GIVEN INSTRUCTION: Please write out the material from its first line up to and including the line that contains "text_box #include <stdio.h>", with every line unchanged.

**** ROWS

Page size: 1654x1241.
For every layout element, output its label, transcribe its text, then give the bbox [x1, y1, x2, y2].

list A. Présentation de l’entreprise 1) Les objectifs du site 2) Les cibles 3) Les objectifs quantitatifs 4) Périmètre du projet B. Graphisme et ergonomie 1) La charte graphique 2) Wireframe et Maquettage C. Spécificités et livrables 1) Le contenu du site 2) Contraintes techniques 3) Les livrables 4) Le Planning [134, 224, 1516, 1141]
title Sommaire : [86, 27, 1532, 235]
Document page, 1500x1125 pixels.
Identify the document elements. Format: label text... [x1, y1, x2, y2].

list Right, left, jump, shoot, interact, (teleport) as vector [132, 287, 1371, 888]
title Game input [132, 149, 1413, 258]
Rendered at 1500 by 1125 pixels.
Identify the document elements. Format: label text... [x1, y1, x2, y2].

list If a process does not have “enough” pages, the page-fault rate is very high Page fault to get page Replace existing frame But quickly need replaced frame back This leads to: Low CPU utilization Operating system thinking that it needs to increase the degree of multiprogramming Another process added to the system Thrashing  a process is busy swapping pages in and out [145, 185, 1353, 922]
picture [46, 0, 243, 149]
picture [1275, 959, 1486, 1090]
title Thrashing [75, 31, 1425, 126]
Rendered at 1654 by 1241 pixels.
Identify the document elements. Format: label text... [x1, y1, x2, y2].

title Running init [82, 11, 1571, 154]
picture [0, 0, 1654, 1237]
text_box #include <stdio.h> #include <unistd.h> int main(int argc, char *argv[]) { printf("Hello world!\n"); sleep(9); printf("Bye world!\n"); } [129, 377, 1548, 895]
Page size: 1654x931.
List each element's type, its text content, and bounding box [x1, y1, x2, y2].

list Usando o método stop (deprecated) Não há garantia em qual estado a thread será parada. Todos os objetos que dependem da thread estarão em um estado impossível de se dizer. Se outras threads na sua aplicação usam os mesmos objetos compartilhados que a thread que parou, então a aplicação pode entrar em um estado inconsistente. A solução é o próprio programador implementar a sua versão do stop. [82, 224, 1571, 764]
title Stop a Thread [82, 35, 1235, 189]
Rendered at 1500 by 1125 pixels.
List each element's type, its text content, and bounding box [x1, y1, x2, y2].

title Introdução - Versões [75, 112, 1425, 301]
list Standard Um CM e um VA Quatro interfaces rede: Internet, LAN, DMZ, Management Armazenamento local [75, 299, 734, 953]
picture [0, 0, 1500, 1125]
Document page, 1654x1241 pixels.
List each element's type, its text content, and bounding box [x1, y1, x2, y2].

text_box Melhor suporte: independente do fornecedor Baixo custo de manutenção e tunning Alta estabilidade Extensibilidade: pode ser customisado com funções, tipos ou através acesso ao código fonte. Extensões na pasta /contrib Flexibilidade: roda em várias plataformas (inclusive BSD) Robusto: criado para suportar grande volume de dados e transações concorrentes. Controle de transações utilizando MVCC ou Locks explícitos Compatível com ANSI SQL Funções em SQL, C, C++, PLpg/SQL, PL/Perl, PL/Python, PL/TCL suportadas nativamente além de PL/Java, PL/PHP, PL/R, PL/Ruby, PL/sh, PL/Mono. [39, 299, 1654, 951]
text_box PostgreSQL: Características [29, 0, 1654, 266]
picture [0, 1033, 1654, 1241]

********

SOLVED PROBLEM:
Page size: 1654x1241.
For every layout element, output its label, transcribe its text, then give the bbox [x1, y1, x2, y2].

list A. Présentation de l’entreprise 1) Les objectifs du site 2) Les cibles 3) Les objectifs quantitatifs 4) Périmètre du projet B. Graphisme et ergonomie 1) La charte graphique 2) Wireframe et Maquettage C. Spécificités et livrables 1) Le contenu du site 2) Contraintes techniques 3) Les livrables 4) Le Planning [134, 224, 1516, 1141]
title Sommaire : [86, 27, 1532, 235]
Document page, 1500x1125 pixels.
Identify the document elements. Format: label text... [x1, y1, x2, y2].

list Right, left, jump, shoot, interact, (teleport) as vector [132, 287, 1371, 888]
title Game input [132, 149, 1413, 258]
Rendered at 1500 by 1125 pixels.
Identify the document elements. Format: label text... [x1, y1, x2, y2].

list If a process does not have “enough” pages, the page-fault rate is very high Page fault to get page Replace existing frame But quickly need replaced frame back This leads to: Low CPU utilization Operating system thinking that it needs to increase the degree of multiprogramming Another process added to the system Thrashing  a process is busy swapping pages in and out [145, 185, 1353, 922]
picture [46, 0, 243, 149]
picture [1275, 959, 1486, 1090]
title Thrashing [75, 31, 1425, 126]
Rendered at 1654 by 1241 pixels.
Identify the document elements. Format: label text... [x1, y1, x2, y2].

title Running init [82, 11, 1571, 154]
picture [0, 0, 1654, 1237]
text_box #include <stdio.h> #include <unistd.h> int main(int argc, char *argv[]) { printf("Hello world!\n"); sleep(9); printf("Bye world!\n"); } [129, 377, 1548, 895]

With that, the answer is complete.